If you are using Pretty URLs Mod with SMF, then you may definitely want to upload a robots.txt file in the root directory of your Domain Name. You can include following lines in it:

User-agent: *
Disallow: /*?*
Disallow: /*msg*
Disallow: /profile/
Disallow: /help/
Disallow: /search/
Disallow: /search2/
Disallow: /activate/
Disallow: /stats/
Disallow: /admin/
Disallow: /trackip/
Disallow: /Themes/
Disallow: /login/
Disallow: /register/
Disallow: /pm/
Disallow: /logout/
Disallow: /reminder/

User-agent: Googlebot-Image
Disallow: /

User-agent: YandexImages
Disallow: /

User-agent: msnbot-media
Disallow: /

User-agent: MSNBOT_Mobile
Allow: /*wap
Disallow: /

User-agent: Googlebot-Mobile
Allow: /*wap
Disallow: /

User-agent: MediaPartners-Google
Allow: /

Important Notes:

1. No bot can access following URL sets after you upload a robots.txt file with above lines in it:

  • /?sort=<any command here> like /?sort=starter/?sort=replies/?sort=views and /?sort=last_post
  • Any URL with PHPSESSID in it i.e. /?PHPSESSID
  • /?action=<any command here> like /?action=printpage/?action=notify/?action=reporttm etc.
  • /msg5/
  • ?type=rss – Prevent your forum’s RSS Feed from getting indexed.
  • Anything related to profile of Administrators, Moderators and other forum members.
  • Whole Admin Area i.e. /admin/
  • Help, Search (including Advanced Search), Stats, Track IP, and Reminder Pages.
  • Login, Logout, Register and Activate Pages
  • Anything related to Private Messaging Page
  • Theme Directory

2. We have disallowed Image bots from accessing your forum completely, as this can help you save bandwidth.

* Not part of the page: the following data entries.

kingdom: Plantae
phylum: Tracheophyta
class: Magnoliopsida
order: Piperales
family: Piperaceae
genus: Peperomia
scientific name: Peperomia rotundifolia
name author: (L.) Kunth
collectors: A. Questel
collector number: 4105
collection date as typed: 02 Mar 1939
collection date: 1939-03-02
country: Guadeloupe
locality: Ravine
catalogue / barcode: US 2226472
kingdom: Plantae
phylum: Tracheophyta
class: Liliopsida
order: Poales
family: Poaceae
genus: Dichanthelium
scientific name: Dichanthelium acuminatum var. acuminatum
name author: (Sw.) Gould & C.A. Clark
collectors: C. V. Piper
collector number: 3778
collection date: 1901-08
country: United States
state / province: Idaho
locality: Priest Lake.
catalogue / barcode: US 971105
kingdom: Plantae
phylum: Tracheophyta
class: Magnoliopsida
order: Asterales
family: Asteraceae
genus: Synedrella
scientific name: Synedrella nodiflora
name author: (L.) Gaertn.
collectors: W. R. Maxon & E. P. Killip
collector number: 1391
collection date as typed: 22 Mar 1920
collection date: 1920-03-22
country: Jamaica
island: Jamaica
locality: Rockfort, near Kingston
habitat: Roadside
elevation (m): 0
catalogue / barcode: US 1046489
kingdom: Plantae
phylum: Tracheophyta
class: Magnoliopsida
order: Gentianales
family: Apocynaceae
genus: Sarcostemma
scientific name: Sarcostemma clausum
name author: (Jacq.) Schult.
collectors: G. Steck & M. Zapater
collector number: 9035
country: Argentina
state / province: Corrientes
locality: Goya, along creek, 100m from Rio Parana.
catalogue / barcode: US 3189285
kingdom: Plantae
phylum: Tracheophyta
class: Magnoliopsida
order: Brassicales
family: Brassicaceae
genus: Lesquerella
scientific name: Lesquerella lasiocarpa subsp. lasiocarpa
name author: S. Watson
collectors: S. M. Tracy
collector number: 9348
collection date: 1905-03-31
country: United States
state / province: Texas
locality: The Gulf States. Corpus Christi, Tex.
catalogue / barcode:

But, if you want all your images to be crawled, then remove following lines:

User-agent: Googlebot-Image
Disallow: /

User-agent: YandexImages
Disallow: /

User-agent: msnbot-media
Disallow: /

3. Also. we have completely disallowed mobile crawlers from accessing your forum using hyperlinks that are meant for a Computer Browser. But, these bots can fully access the WAP Section of your forum. Disallowing Mobile Bots is quite useful, as because same content will be served from 2 different URLs.

4. MediaPartners-Google, which is AdSense bot, can fully access your forum.

5. If you want to disallow or allow any other Bot, configure your robots.txt file accordingly using these guidelines. Also, above guide is applicable only for Good Bots, not rogue bots!